Errorbars are simply vertical lines, centered at y values.

plt = data(df) * mapping("x", "y", "yError") * visual(Errorbars)

draws errorbars at values of y +/- yError. To combine with bar graph, add mapping("x", "y") * visual(BarPlot). This requires a separate mapping (otherwise BarPlot plots bars of height yError, not y).

Legends

For continuous variables, the default graph produces a colorbar instead of a legend.
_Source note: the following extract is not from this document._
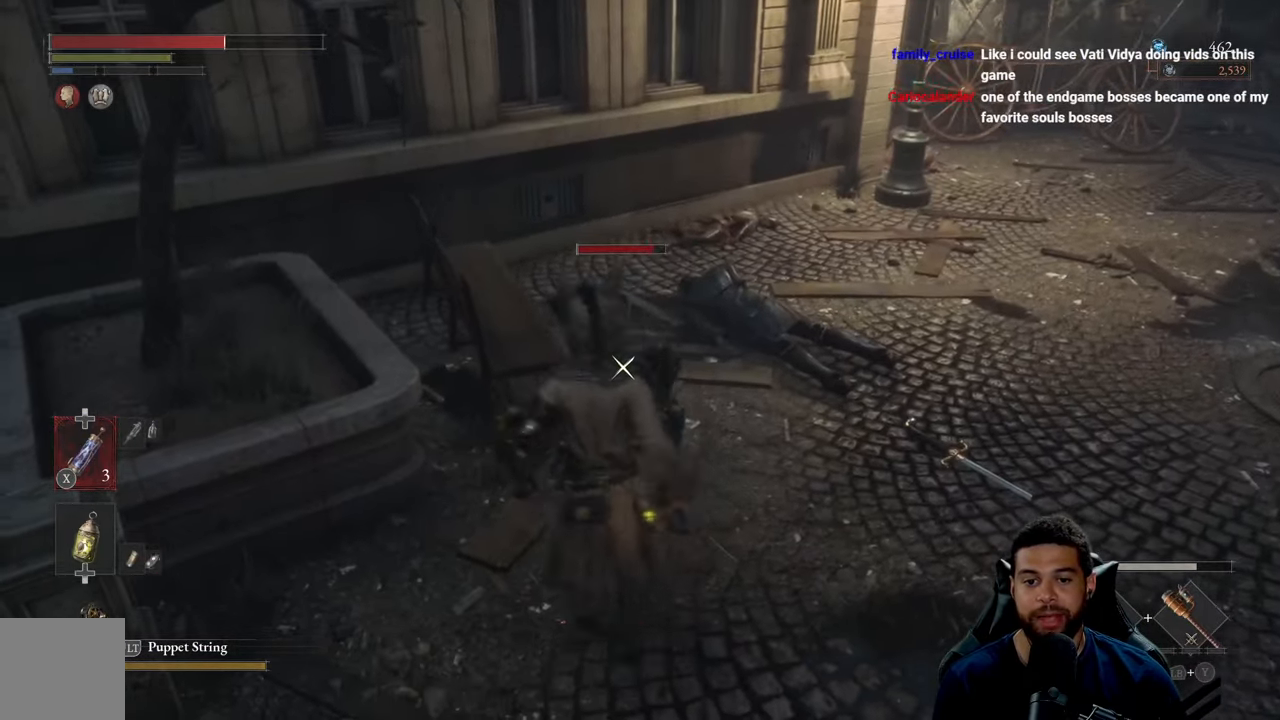
{"buttons": [], "left_stick": "down", "right_stick": "center", "events": [[17, "R2", "up"], [17, "left_stick", "down-left"], [133, "B", "down"], [217, "left_stick", "down"], [250, "B", "up"]]}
Avoid by declaring the variable governing color nonnumeric:

mapping(:x, :y, color = :z => nonnumeric).

Hiding the legend title currently does not work (titlevisible is ignored).

See Legend tweaking.

Layouts

Use a renamer to assign better labels to subplots:

mapping(layout = :z => renamer(["Label $j" for j = 1 : n]...))

Note the splatting. The renamer function takes pairs.

See also notes on multiple y variables.

Multiple y variables

Just create two plots and draw(plt1 + plt2).

Creating a subplot with different variables in each panel:

plt = data(df) * mapping(:x, [:y, :z], layout = dims(1) => renamer(fill(" ", 2))) * visual(BarPlot)

The renamer for the dims argument zeros out the subplot titles that would otherwise shows as CartesianIndex.

By default, axes are linked when the y variables are the same. To link, use

fig = draw(plt; facet = (; linkyaxes = :all))

This suppresses the y labels for the interior axes. To make the visible again:

for g in fig.grid
    g.axis.ylabelvisible = true;
end

Theming

There is no documented way of setting a theme (other than the AOG theme). However, one may plot with a theme:

with_theme(theme_ggplot2(), resolution = (600,400)) do
    plt |> draw
end

Colormaps are ignored. But one can pass color palettes to draw:

draw(p, palettes=(; color=[:red, :green, :blue]))

or

draw(plt; palettes=(; color=ColorSchemes.Set1_3.colors))

Titles

One main title for multiple subplots: Not directly implemented (see this issue).

Label(fig.figure[0,:], "Title"; font = :bold) works.

Tutorials

Pumas

Plots.jl (1.5)

Visually, PlotlyJS produces the most appealing plots (for me). But it does not install on my system (1.5).

When a plotting related library is not found (as in “error compiling display”), try ]build Plots.

Defaults are set with the defaults command.

Axis labels

bar tends to have too small default margins for axis labels to show (at least in subplots). Try

using Plots.PlotMeasures

Colors

Saturation is given by a number between 0 and 1 as in color = (:blue, 0.2).

Legends

The label is set when each series is plotted. If labels are set when the plot is created (before the series are plotted), the entries are ignored.

Bar graphs

Switch off lines around bars with linealpha = 0.

Default arguments

Make a Dict with default arguments for each plot type, such as:

bar_defaults() = Dict([:leg => :bottom, :linecolor => :black]);

Make a function for each plot type, such as:

function bar_graph(groupLabelV, dataV; kwargs...)
    args = merge(bar_defaults(), kwargs);
    p = bar(groupLabelV, dataV;  args...);
    return p
end

Now any default arguments can be overridden and bar_graph is called exactly as bar would be.

Showing plots in the REPL

ElectronDisplay is easy. Generate a Figure (fig) with Makie. Then issue electrondisplay(fig).

Saving data with plots

VegaLite does this natively.

with Plots.jl one can use hdf5plot_write to write an entire plot, including the data, to an hdf5 file.

This means that each plot has to be generated twice; once with whatever backend is used to generate PDF files; and then again with hdf5. In particular, one cannot first plot with another backend and then save the resulting plot object to hdf5.

The approach is then to first save the plot to hdf5, then load it and save it with another backend.

Note: In my current (v.1.3) installation, hdf5plot_write generates a bunch or warnings followed by a crash due to world age problems.